Bitcoin traders are tracking fresh liquidation heatmap data after BTC moved sharply from the $80,000 area into the $60,000 range.
The latest market analysts state that most visible liquidity now sits above current Bitcoin price levels, following the rapid decline that cleared lower leveraged positions.
The $60,000 level remains a key downside zone for traders, while larger liquidity clusters are reportedly concentrated above spot price.
Bitcoin has also filled the $63,900 daily imbalance, creating a new technical area that traders are watching during weekend market conditions.
Bitcoin Liquidity Builds Above Current Price
Liquidation heatmaps help traders see where forced position closures may occur during fast price moves. After the recent decline, the visible liquidity structure changed across the Bitcoin market. As a result, more large clusters now appear above the current BTC price.
The move from the $80,000 range into the $60,000 area removed several lower liquidity pockets.
Therefore, traders are now paying closer attention to upside liquidity zones. These areas may become targets if Bitcoin starts to recover strength.

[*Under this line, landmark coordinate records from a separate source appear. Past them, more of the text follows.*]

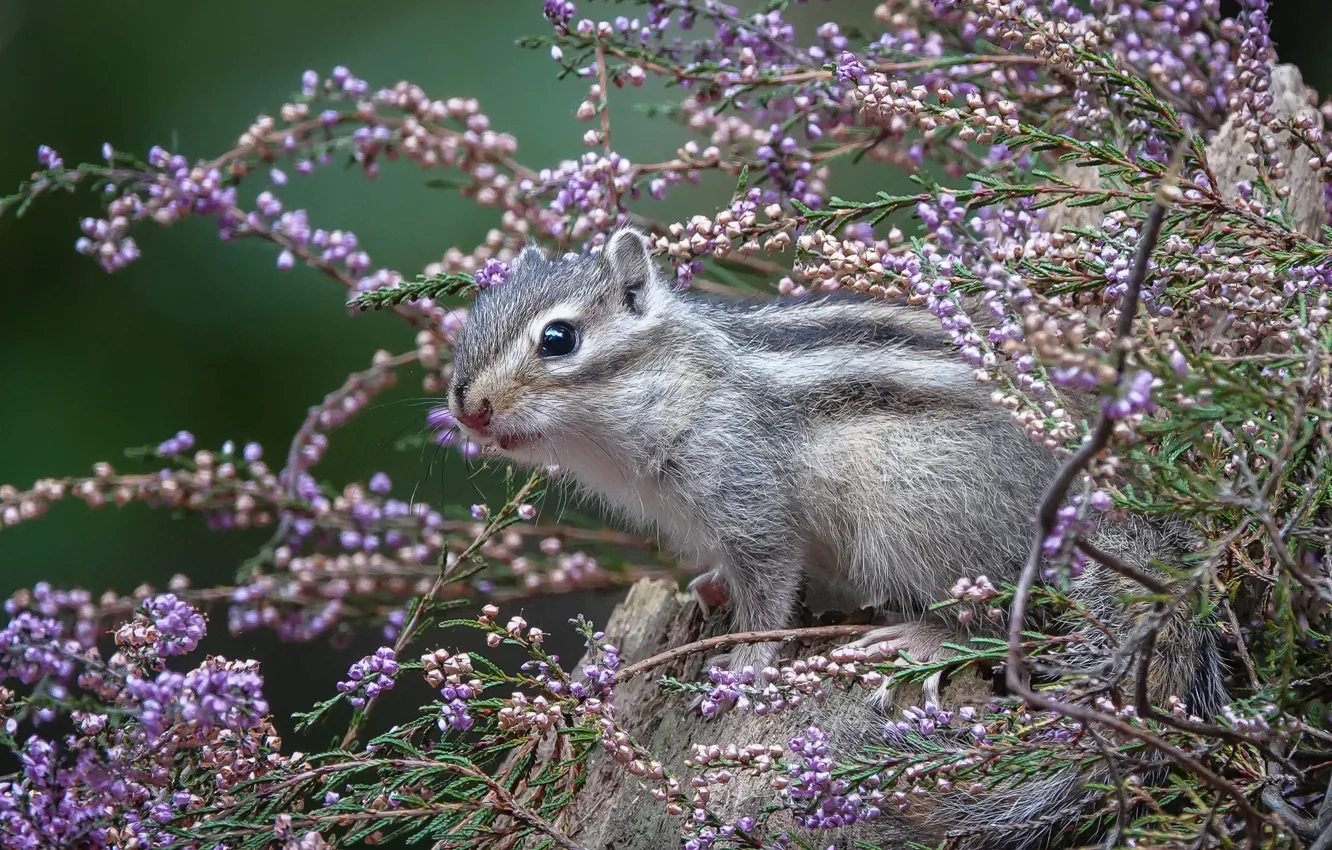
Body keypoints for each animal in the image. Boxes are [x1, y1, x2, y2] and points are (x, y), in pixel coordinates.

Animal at [446, 226, 1227, 848]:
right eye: (469, 326)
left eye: (558, 339)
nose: (469, 410)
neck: (674, 384)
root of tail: (1107, 507)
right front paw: (710, 590)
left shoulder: (749, 497)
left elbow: (768, 593)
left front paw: (742, 670)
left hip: (915, 514)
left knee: (996, 620)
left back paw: (919, 639)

$BTC Most liquidity obviously sits higher according to the liquidation heatmaps.
This is due to the sharp flush we saw from the $80Ks to the $60Ks.
$60K is a level to watch on the downside but besides that, all the big liquidity clusters sit above. pic.twitter.com/pPB6TSjBLk
— Daan Crypto Trades (@DaanCrypto) June 20, 2026
However, the $60,000 level remains important on the downside. A move back toward that area could test buyer interest again. For now, Bitcoin remains caught between lower support and higher liquidity.
BTC Fills the $63.9K Daily Imbalance
Bitcoin’s move into the $63,900 daily imbalance has drawn fresh attention from short-term traders. This zone was previously marked as a possible short point of interest. Now, traders are watching whether BTC can hold momentum near that area.
$BTC now filled the 63.9K daily imbalance.
As mentioned yesterday, this area is a short POI on Bitcoin for me.
It’s happening during the weekend, and I’m not a big fan of trading weekends.
Still it could be nice to monitor it a bit going into next week.
If we start to lose… pic.twitter.com/bWwDpPJCnK
— Lennaert Snyder (@LennaertSnyder) June 20, 2026
The move happened during weekend trading, which often brings thinner market activity. Because of that, some traders are avoiding aggressive positions before the new week begins. Still, the zone remains important for short-term price action.
If Bitcoin starts losing strength, a scalp-short toward $62,300 may become valid. The setup depends on clear bearish triggers near the imbalance zone. Until then, the level remains a watch area rather than a confirmed breakdown.
Read Also:
BTC Slides Below $64K as Extreme Fear and $452M Liquidations Shake Market Hard
Traders Track $62.3K and $60.6K Levels
The $62,300 level is the first downside area mentioned in the latest Bitcoin setup. It may come into play if BTC rejects near $63,900. This would signal fading momentum after the imbalance fills.
A larger short position from Thursday also remains active, according to the trader’s update. The plan is to close 80% of that position near $60,600. That level sits close to the wider $60,000 support area.
Overall, Bitcoin traders are balancing two different signals in the current market. Liquidity heatmaps show larger clusters above price, while short-term resistance sits near $63,900.
Therefore, the next move may depend on momentum, volume, and reaction near these levels.